Quick question: in this hypothetical where China presents an existential threat to the US, what happens to the Chinese economy when they invade the largest consumer of their domestically produced goods and services?
Which countries in Europe would still buy Chinese goods if China were at war with the US?
Maybe it's my memories of being taught about World War 1 and 2 speaking, but it seems more likely Europe would side with the US than China, and kinda unlikely they'd let both parties import goods as they please.
The chances of it remaining an 'isolated' war where no one else gets involved would be low enough than action would probably cost China most of the European market along with the likes of Canada/Australia/etc.
Well, the isolation assumption is a pretty weak one, but taking it, if China won, then why wouldn't Europe want to buy from them? Economics always beats hard feelings.
If China won would assume Europe would stay out of the conflict while the US and China fought each other.
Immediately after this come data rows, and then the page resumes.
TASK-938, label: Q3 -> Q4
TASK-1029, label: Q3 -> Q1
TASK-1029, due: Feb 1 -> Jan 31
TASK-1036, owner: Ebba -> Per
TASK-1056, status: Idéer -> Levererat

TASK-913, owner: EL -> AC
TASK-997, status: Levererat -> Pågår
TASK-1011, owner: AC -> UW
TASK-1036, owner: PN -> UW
A fight with China as the enemy would probably end up dragging in basically the entire 'Western' world.
Of course, it's all pretty insane to speculate about, since:
A: Most countries now seem like they're trying to avoid actual wars as much as possible, and most remaining issues seem to be sparked off more by extremist nutcases/cults than a country's army trying to invade or fight off another.
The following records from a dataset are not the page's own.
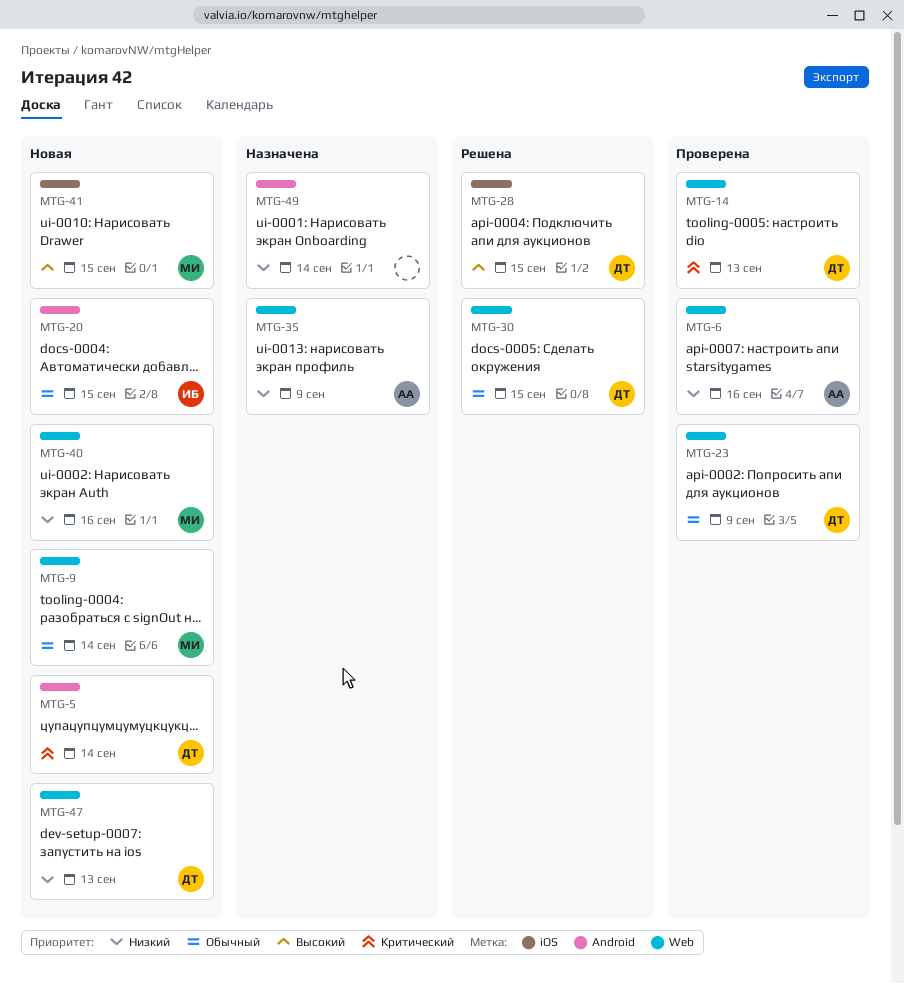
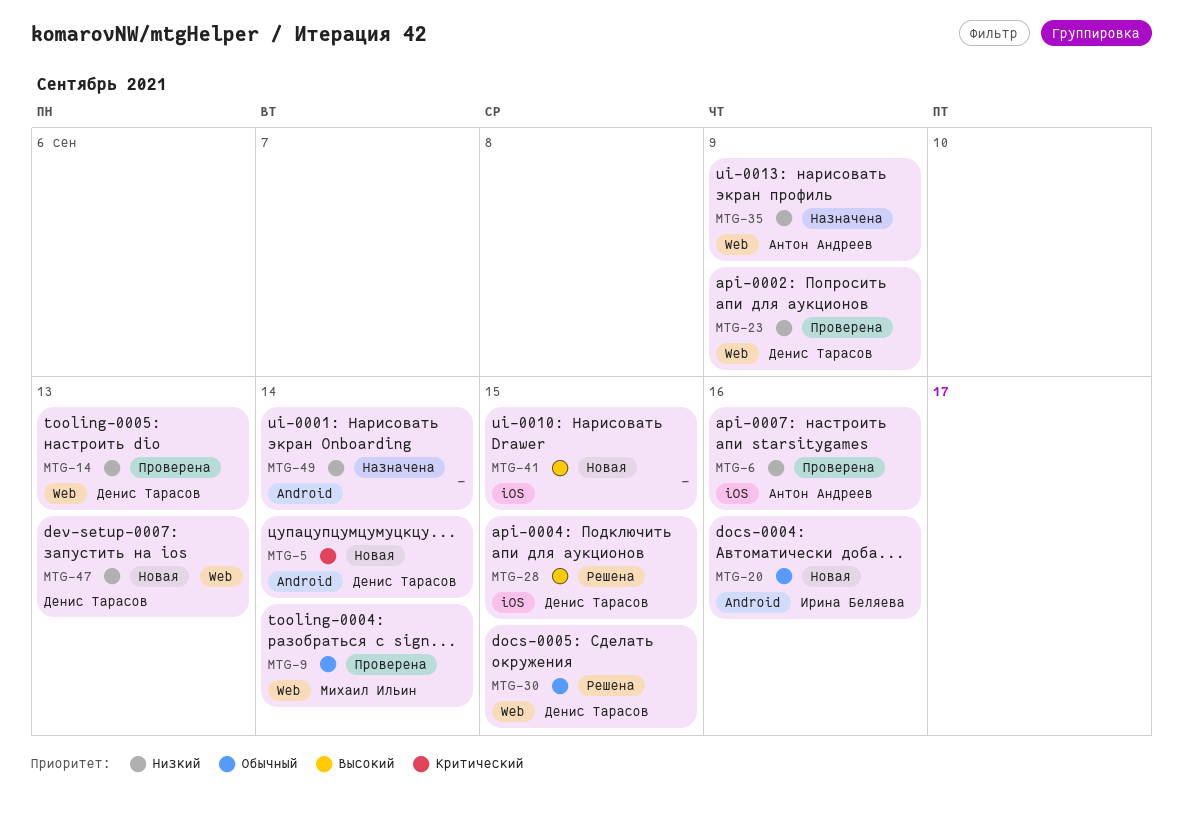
MTG-6, label: Web -> iOS
MTG-9, status: Новая -> Проверена
MTG-14, priority: Критический -> Низкий
MTG-20, due: Sep 15 -> Sep 16
MTG-23, priority: Обычный -> Низкий
MTG-40: present -> none
MTG-41, owner: Михаил Ильин -> none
B: The US, most of Europe, China, etc have nuclear weapons, so any actual war between any of them would probably end like everyone's worst fears about the Cold War made reality. Don't think there'd be much trade or economics left after that.
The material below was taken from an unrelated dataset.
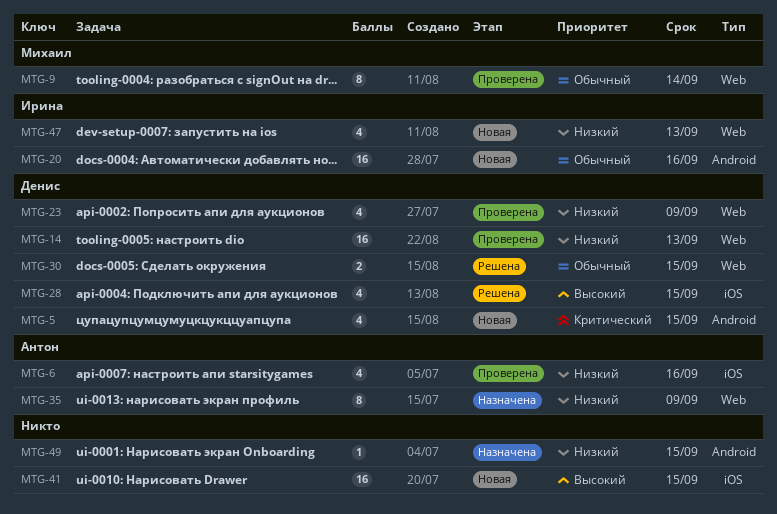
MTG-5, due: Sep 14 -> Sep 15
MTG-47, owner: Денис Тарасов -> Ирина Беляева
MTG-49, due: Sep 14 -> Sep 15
The US never has to surrender - they simply say we will use our nuclear weapons. These wars have no victor hence these wars have been replaced by proxy wars in various locations.
That's why Russia now focuses solely on disrupting elections and cyber warfare-only from within can these nations be affected and weakened.
>> I'm a progressive, but there is no peace without being ready for war. I just hope we don't find out too late, and China has much better smart weaponry
> Quick question: in this hypothetical where China presents an existential threat to the US, what happens to the Chinese economy when they invade the largest consumer of their domestically produced goods and services?
WWII was not bad for the US economy. The car plants were converted to build tanks and airplanes, then they were converted back when the war was over.
I don't think China poses an existential military threat to the US itself in the medium term, but it does pose one to Taiwan and potentially some other countries in the region. Unfortunately, the main thing that contains that threat and maintains peace is US military superiority.
Assuming isolated China vs. US war, there's still the whole Europe to manufacture trinkets for.